Given records:
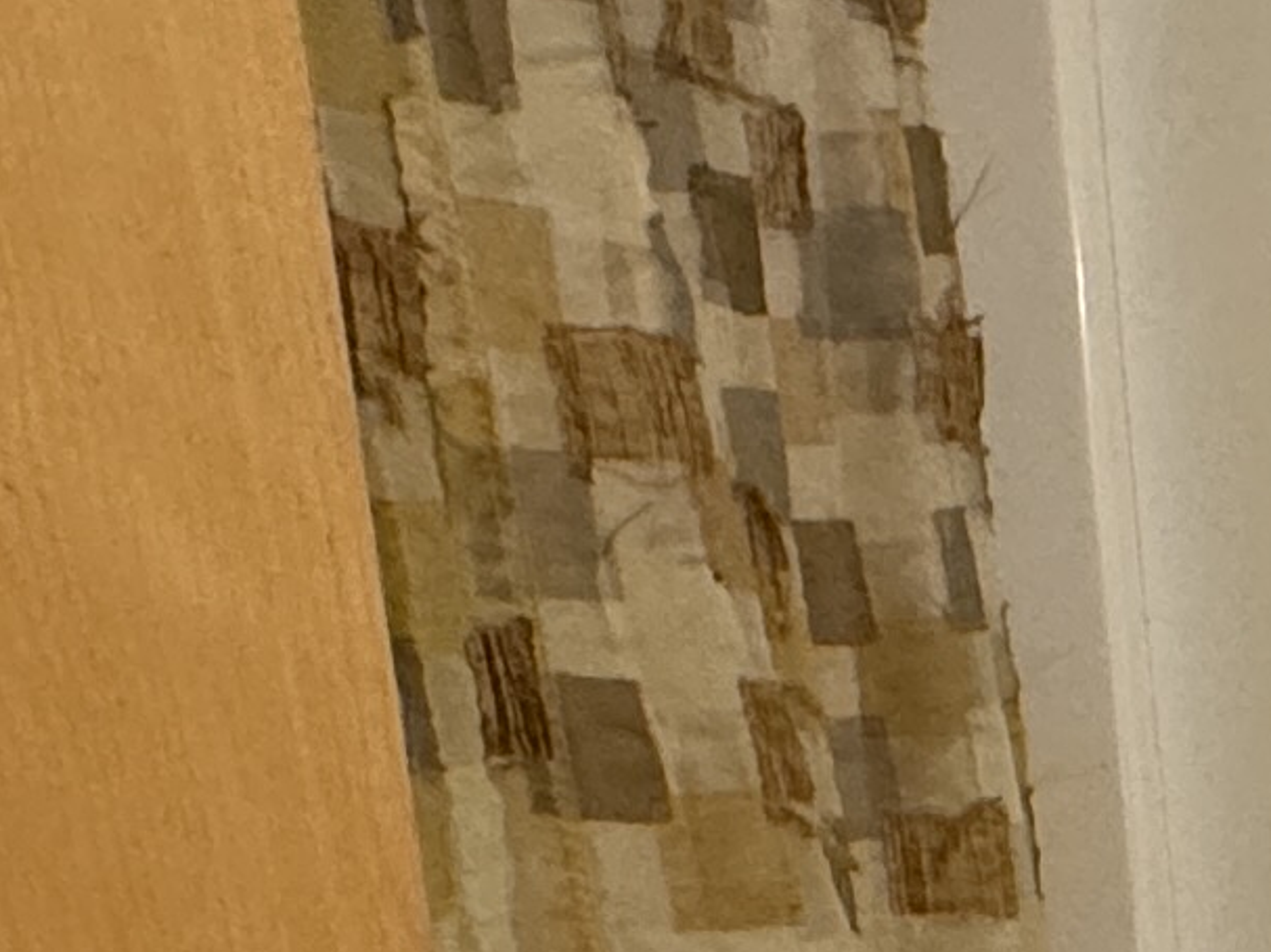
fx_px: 3414
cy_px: 1584
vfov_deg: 14.4
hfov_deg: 17.5
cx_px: 2207
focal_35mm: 93
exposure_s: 1/120
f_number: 2.2
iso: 320
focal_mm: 2.22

Task item: Please copy the line that contains "vfov_deg: 14.4" and each line after it through the end of the records, exactly, and no other lines.

Response area:
vfov_deg: 14.4
hfov_deg: 17.5
cx_px: 2207
focal_35mm: 93
exposure_s: 1/120
f_number: 2.2
iso: 320
focal_mm: 2.22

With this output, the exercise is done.